A new rendering and name have been given to local angel investor Jaffray Woodriff’s tech incubator scheduled to take out the Main Street Arena sometime this summer. The Center of Developing Entrepreneurs—or, aptly named CODE—will be situated at the west entrance of the Downtown Mall and will house between 15 and 25 businesses.

Woodriff aims to “bring together innovators in a multi-tenant building, stimulating economic activity and increasing employment,” according to a press release.

The ice park closes March 31, and construction on the new 170,000-square-foot building in its place is expected to be finished by 2020. It’ll feature an open-air, pedestrian walkway so Downtown Mallers can still access Water Street without obstruction. And the mall entryway to the entrepreneurial hot spot’s main lobby will lead to several new retail spaces.

The secondary Water Street entrance will serve as a co-work area and a 200-seat auditorium for tenants and community events.

And don’t forget the parking—CODE will include bicycle storage, electric vehicle charging stations and one level of underground parking that will easily be convertible to office space “in anticipation of evolving transportation trends.”


“I’d like to have the confidence and the trust that when my phone rings it’s not going to be a robocaller and it’s not going to be a political ad and it’s not going to be a spoofed phone number.”—Nest Realty agent Jim Duncan to “CBS This Morning,” in a segment about whether the government should interfere with increased robocalls


Adios, LOSers

The neo-Confederate League of the South has agreed not to return to Charlottesville should there be another Unite the Right rally. According to the Southern Poverty Law Center, the league and its officers, who are named in a suit brought by a Georgetown Law institute, admit no wrongdoing. Nearly two dozen defendants were named in the suit, and Jason Kessler tweeted that he won’t settle because he’d have to agree to not countersue.

Body or hand keypoint data
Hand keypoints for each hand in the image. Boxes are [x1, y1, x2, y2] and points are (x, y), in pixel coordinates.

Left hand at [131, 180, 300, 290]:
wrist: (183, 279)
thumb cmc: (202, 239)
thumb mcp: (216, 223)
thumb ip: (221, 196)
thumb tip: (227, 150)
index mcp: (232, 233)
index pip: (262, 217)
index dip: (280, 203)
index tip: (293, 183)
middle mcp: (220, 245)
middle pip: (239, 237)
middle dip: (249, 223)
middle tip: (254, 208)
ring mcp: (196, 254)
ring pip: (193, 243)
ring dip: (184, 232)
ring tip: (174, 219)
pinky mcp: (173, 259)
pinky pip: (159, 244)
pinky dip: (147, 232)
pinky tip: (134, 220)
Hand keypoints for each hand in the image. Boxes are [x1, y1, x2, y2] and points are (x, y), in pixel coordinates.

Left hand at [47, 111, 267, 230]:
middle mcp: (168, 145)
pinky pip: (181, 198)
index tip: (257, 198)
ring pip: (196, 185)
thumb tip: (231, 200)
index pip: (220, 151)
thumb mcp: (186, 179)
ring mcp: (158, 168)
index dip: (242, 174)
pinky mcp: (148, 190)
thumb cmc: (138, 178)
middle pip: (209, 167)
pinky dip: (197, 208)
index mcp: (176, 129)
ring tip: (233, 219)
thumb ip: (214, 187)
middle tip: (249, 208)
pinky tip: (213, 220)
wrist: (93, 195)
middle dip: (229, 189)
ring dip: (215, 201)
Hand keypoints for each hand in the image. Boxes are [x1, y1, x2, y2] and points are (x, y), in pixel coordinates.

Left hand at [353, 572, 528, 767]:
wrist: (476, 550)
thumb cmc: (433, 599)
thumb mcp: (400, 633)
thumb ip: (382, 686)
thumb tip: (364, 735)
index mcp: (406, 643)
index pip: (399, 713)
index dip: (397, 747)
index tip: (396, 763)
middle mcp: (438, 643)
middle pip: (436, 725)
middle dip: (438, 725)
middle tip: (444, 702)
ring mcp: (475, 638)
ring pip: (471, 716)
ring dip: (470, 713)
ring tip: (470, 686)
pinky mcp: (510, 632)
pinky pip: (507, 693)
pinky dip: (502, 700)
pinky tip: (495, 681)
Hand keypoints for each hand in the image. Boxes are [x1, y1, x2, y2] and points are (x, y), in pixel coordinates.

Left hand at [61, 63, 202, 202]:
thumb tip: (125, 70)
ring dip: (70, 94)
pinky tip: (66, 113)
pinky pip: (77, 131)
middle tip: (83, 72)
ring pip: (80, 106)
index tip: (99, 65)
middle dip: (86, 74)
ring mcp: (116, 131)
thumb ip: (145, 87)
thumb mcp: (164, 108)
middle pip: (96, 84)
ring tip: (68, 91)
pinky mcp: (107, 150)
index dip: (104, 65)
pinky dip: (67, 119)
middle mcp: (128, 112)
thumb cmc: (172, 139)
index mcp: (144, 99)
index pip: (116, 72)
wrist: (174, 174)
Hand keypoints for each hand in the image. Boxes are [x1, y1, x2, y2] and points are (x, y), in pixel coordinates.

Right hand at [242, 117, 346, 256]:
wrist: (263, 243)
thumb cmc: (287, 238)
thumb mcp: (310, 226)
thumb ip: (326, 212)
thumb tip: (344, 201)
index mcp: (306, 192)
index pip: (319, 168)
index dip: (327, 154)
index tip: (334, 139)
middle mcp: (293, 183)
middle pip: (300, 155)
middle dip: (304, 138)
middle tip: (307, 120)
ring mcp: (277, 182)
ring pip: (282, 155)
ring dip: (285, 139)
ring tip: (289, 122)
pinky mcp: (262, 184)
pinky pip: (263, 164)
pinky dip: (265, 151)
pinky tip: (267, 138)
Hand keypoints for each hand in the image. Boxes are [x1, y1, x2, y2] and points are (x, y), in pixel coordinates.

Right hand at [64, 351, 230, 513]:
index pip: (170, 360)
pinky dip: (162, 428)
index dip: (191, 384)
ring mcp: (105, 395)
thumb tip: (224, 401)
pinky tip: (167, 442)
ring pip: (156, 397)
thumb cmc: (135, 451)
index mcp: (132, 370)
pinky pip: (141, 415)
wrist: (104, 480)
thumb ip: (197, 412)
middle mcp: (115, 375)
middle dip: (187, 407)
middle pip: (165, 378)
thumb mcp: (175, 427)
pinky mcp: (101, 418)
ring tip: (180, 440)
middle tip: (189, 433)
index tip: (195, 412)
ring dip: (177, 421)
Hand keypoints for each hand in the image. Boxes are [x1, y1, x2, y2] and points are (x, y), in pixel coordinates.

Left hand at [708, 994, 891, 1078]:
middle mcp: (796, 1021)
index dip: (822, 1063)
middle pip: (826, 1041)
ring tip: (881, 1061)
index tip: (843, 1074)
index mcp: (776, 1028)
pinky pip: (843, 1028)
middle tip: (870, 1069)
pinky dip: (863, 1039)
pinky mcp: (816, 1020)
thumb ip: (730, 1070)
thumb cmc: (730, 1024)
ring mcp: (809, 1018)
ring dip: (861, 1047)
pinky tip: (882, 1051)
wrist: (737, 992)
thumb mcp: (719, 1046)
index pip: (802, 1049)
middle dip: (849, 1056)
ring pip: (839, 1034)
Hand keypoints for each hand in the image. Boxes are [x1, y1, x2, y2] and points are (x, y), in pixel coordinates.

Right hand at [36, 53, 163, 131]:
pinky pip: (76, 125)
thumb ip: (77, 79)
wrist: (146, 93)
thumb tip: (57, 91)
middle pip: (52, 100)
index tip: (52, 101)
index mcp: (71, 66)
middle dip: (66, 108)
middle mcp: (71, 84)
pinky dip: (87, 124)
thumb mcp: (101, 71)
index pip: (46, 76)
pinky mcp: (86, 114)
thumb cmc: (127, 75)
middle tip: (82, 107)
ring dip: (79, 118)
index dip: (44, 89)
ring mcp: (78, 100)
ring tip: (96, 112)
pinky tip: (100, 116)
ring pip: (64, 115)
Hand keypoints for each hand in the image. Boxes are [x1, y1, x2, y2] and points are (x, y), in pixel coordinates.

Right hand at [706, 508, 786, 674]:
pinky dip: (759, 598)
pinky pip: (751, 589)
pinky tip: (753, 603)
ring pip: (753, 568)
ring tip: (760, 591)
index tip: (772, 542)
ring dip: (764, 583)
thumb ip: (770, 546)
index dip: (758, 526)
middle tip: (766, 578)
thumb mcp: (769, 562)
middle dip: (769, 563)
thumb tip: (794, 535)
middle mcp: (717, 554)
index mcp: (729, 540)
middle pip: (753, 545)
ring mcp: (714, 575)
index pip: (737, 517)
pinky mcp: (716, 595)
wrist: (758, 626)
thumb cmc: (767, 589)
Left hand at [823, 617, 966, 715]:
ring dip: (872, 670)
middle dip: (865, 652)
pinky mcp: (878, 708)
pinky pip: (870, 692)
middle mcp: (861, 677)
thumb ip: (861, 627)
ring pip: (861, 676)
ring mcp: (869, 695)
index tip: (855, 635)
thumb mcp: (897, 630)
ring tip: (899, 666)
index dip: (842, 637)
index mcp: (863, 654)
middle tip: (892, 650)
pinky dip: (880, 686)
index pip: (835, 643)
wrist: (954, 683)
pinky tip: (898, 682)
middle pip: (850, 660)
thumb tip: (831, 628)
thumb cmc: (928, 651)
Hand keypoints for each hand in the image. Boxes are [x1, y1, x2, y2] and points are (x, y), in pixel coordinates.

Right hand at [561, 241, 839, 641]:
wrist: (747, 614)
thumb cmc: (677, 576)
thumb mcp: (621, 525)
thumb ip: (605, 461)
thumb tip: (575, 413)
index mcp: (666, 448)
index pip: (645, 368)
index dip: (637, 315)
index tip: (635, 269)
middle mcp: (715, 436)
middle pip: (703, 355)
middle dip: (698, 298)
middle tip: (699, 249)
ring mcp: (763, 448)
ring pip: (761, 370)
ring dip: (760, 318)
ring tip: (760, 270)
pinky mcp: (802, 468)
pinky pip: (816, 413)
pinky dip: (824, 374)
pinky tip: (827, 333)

**Work task A**
Summarize the excerpt in three sentences.
**Work task B**
Set down word for word the part of the excerpt starting with "Woodriff aims to" and going on through "and community events.".
The rows are not needed for any of this work.

**Task result A**
Jaffray Woodriff's tech incubator, CODE, will replace the Main Street Arena at the west entrance of the Downtown Mall and house 15 to 25 businesses in a 170,000-square-foot building expected to be finished by 2020, with retail spaces, a co-work area, a 200-seat auditorium and convertible underground parking. Nest Realty agent Jim Duncan told "CBS This Morning" that he wants to trust his ringing phone won't be a robocaller, a political ad or a spoofed number. The League of the South, named in a suit brought by a Georgetown Law institute, has agreed not to return to Charlottesville for another Unite the Right rally, while Jason Kessler tweeted that he won't settle.

**Task result B**
Woodriff aims to “bring together innovators in a multi-tenant building, stimulating economic activity and increasing employment,” according to a press release.

The ice park closes March 31, and construction on the new 170,000-square-foot building in its place is expected to be finished by 2020. It’ll feature an open-air, pedestrian walkway so Downtown Mallers can still access Water Street without obstruction. And the mall entryway to the entrepreneurial hot spot’s main lobby will lead to several new retail spaces.

The secondary Water Street entrance will serve as a co-work area and a 200-seat auditorium for tenants and community events.